Beginner daytraders should ensure the market has a clear direction before placing a trade.


A trending day is one that has a clear direction: Either UP or DOWN

This is as opposed to a trading range, which is horizontal chop up-down-up-down with no real net movement.

Days that begin in the MIDDLE of the previous day's range are less likely to be trending.
Days that begin ABOVE or BELOW the previous day's range are more likely to be trending.

I have made some of my biggest mistakes trying to trade when the direction of the market isn't clear. Here is an example from April 21, 2023:

BEFORE market open:
  • Opening in middle of previous day's range
  • Significant resistance (supply) at upper part of range (red rectangles)
  • Significant support (demand) at lower part of range (green rectangle)
  • In addition, whether the market finished the week "up" or "down" compared to its open is smack in the middle of the range.

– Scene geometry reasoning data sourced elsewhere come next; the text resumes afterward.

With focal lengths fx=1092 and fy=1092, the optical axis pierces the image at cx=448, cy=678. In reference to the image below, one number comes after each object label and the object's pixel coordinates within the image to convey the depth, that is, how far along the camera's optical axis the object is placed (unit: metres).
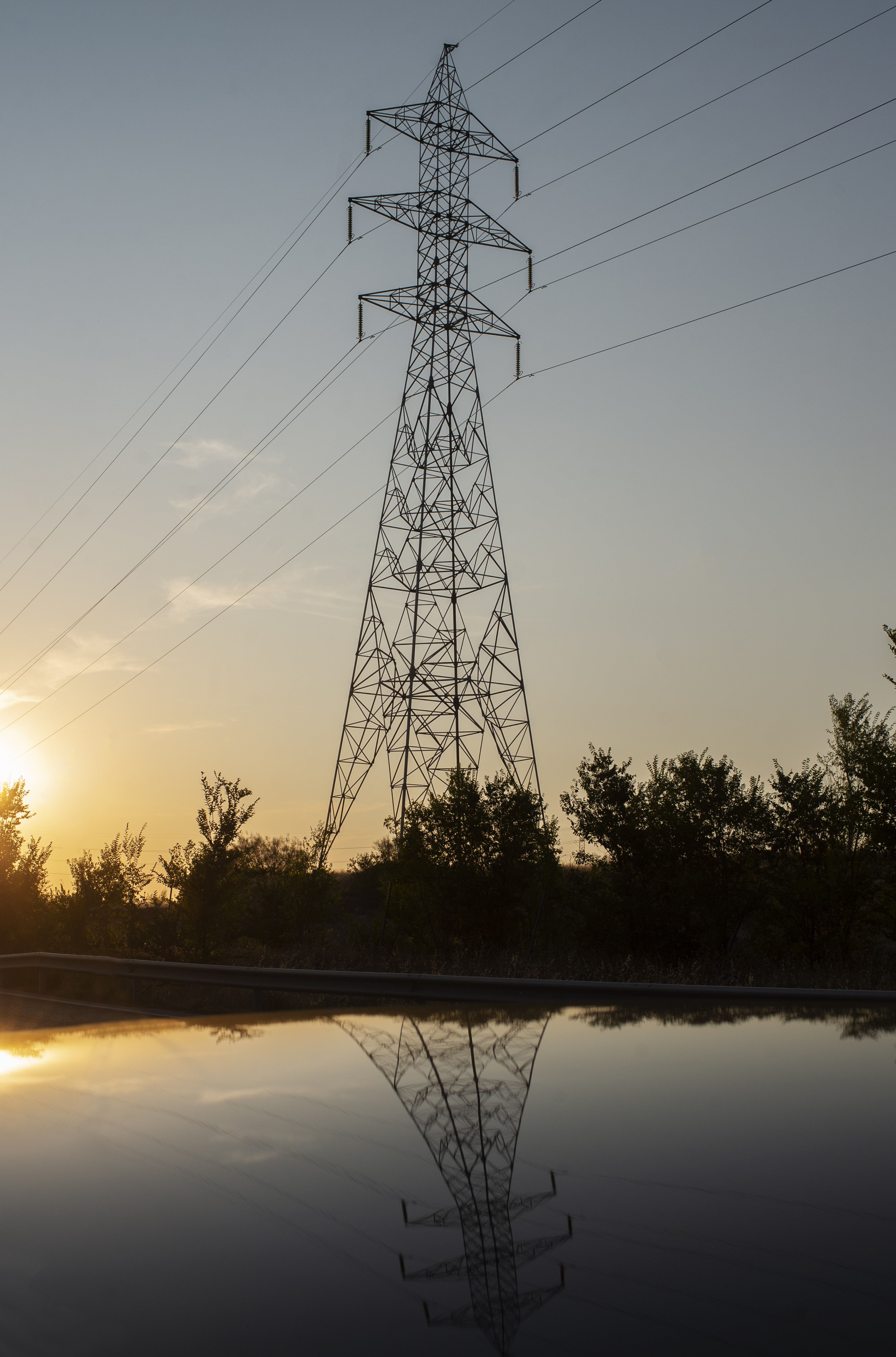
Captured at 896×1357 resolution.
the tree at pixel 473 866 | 24.16
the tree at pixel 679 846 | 22.86
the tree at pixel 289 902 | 25.94
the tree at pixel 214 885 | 22.50
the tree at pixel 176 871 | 22.84
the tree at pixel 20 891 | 30.89
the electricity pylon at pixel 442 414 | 28.17
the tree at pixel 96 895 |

Both bulls and bears will want to state their case by keeping control.
These, together, imply (but certainly don't guarantee) that maybe the day will just churn between these extremes.
by afternoon:
  • Literally no net movement.
  • Bulls never overcame Supply (red rectangles)
  • Bears never overcame Demand (green rectangles)
Were there chances to scalp small profits? Yes, there always are. But when you are starting out, you need to play in the direction of the market to keep probabilities in your favour. Days like this are directionless.